Google’s December Authorship Shake-up

Posted by Dr-Pete

Back in mid-December, the newly launched MozCast Feature Graph showed a significant short-term drop in the number of tracked searches displaying authorship mark-up. Here’s a 30-day view of the data (from November 22, 2013 to December 21):

The graph shows the percentage of queries that displayed authorship mark-up (to any degree) on page 1 of Google (note: the Y-axis has been constrained to the range of the data). This data ranges from a peak of 23.71% on Nov. 24 to a low of 20.03% on Dec. 19, a relative drop of 15.5%.

Was it foretold at Pubcon?

If you follow the search industry closely, that 15% may sound familiar. Back in October, Matt Cutts took the stage at Pubcon and suggested that a 10-15% reduction in authorship seemed to improve search quality. Many took this as a sign that Google had reduced the amount of authorship mark-up appearing in SERPs or would reduce it soon.

The graph above is a bit cherry-picked, in terms of the timeframe. So, let’s expand it to 60 days, including Matt’s announcement at Pubcon (which happened on Oct. 23):

Interestingly, authorship actually climbed a bit after Matt’s announcement, before eventually dropping. There was a 9.6% relative drop from Oct. 23 to Dec. 19. These numbers all line up pretty well with Matt’s predicted 10-15% range, and he confirmed around Dec. 19 that the authorship change had rolled out. Since Dec. 19, authorship presence in our data set has ranged from 19.8% to 20.3%. There has been no substantial recovery.

Did authorship counts drop?

When you think about a reduction in authorship, there are actually two very different possible interpretations. You could see what the graphs above show – that, overall, less searches displayed authorship mark-up. These graphs only indicate whether queries had authorship mark-up or didn’t, in all-or-none fashion.

☆ ☆ ☆ ☆

→ **What the task asks**
In the article on Google's December authorship shake-up, what relative drop in authorship presence is reported from Oct. 23 to Dec. 19? The records play no part here.

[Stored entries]
☆ ☆ ☆ ☆

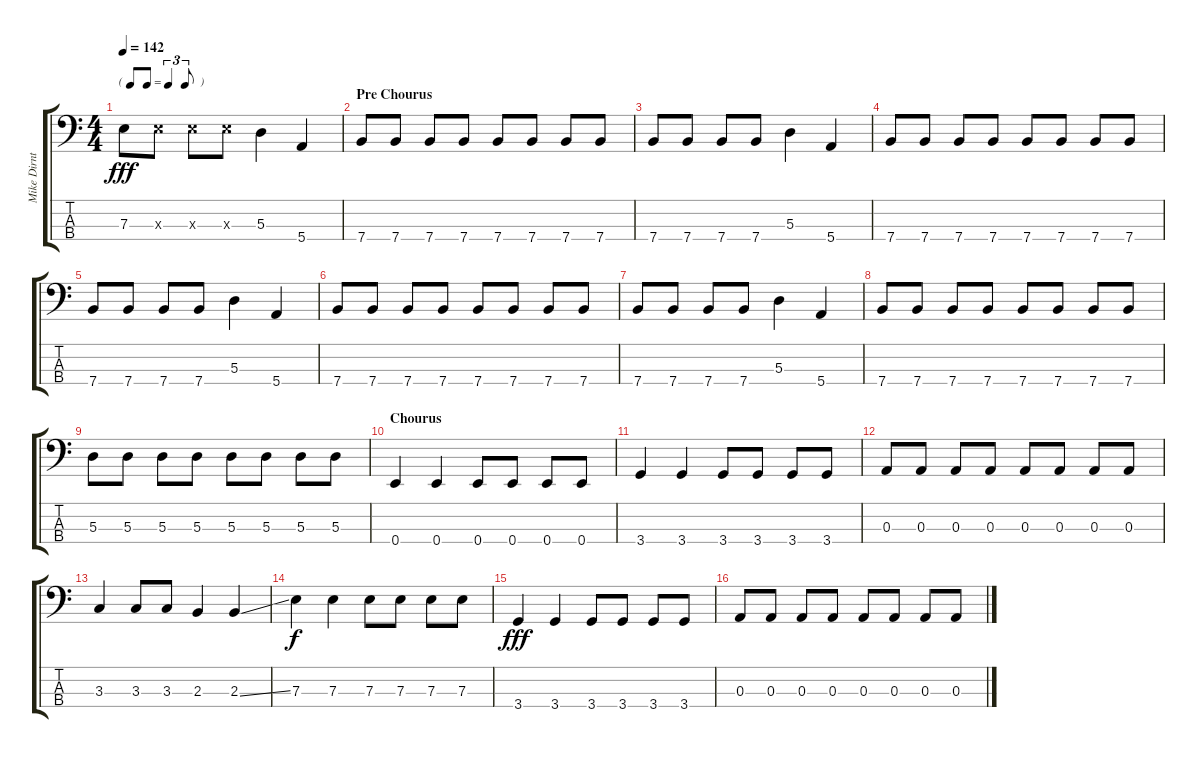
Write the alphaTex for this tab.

\track ("Mike Dirnt" "Mike Dirnt") {instrument electricbasspick}
\staff {score tabs}
\tuning (G2 D2 A1 E1) {hide}
\ts (4 4)
\tf triplet8th
\tempo 142
\clef f4
\ks c
7.3.8{dy fff} 7.3{x}.8 7.3{x}.8 7.3{x}.8 5.3.4 5.4.4 |
\section ("" "Pre Chourus")
7.4.8 7.4.8 7.4.8 7.4.8 7.4.8 7.4.8 7.4.8 7.4.8 |
7.4.8 7.4.8 7.4.8 7.4.8 5.3.4 5.4.4 |
7.4.8 7.4.8 7.4.8 7.4.8 7.4.8 7.4.8 7.4.8 7.4.8 |
7.4.8 7.4.8 7.4.8 7.4.8 5.3.4 5.4.4 |
7.4.8 7.4.8 7.4.8 7.4.8 7.4.8 7.4.8 7.4.8 7.4.8 |
7.4.8 7.4.8 7.4.8 7.4.8 5.3.4 5.4.4 |
7.4.8 7.4.8 7.4.8 7.4.8 7.4.8 7.4.8 7.4.8 7.4.8 |
5.3.8 5.3.8 5.3.8 5.3.8 5.3.8 5.3.8 5.3.8 5.3.8 |
\section ("" "Chourus")
0.4.4 0.4.4 0.4.8 0.4.8 0.4.8 0.4.8 |
3.4.4 3.4.4 3.4.8 3.4.8 3.4.8 3.4.8 |
0.3.8 0.3.8 0.3.8 0.3.8 0.3.8 0.3.8 0.3.8 0.3.8 |
3.3.4 3.3.8 3.3.8 2.3.4 2.3{ss}.4 |
7.3.4{dy f} 7.3.4 7.3.8 7.3.8 7.3.8 7.3.8 |
3.4.4{dy fff} 3.4.4 3.4.8 3.4.8 3.4.8 3.4.8 |
0.3.8 0.3.8 0.3.8 0.3.8 0.3.8 0.3.8 0.3.8 0.3.8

☆ ☆ ☆ ☆

→ **Problem solution**
A 9.6% relative drop.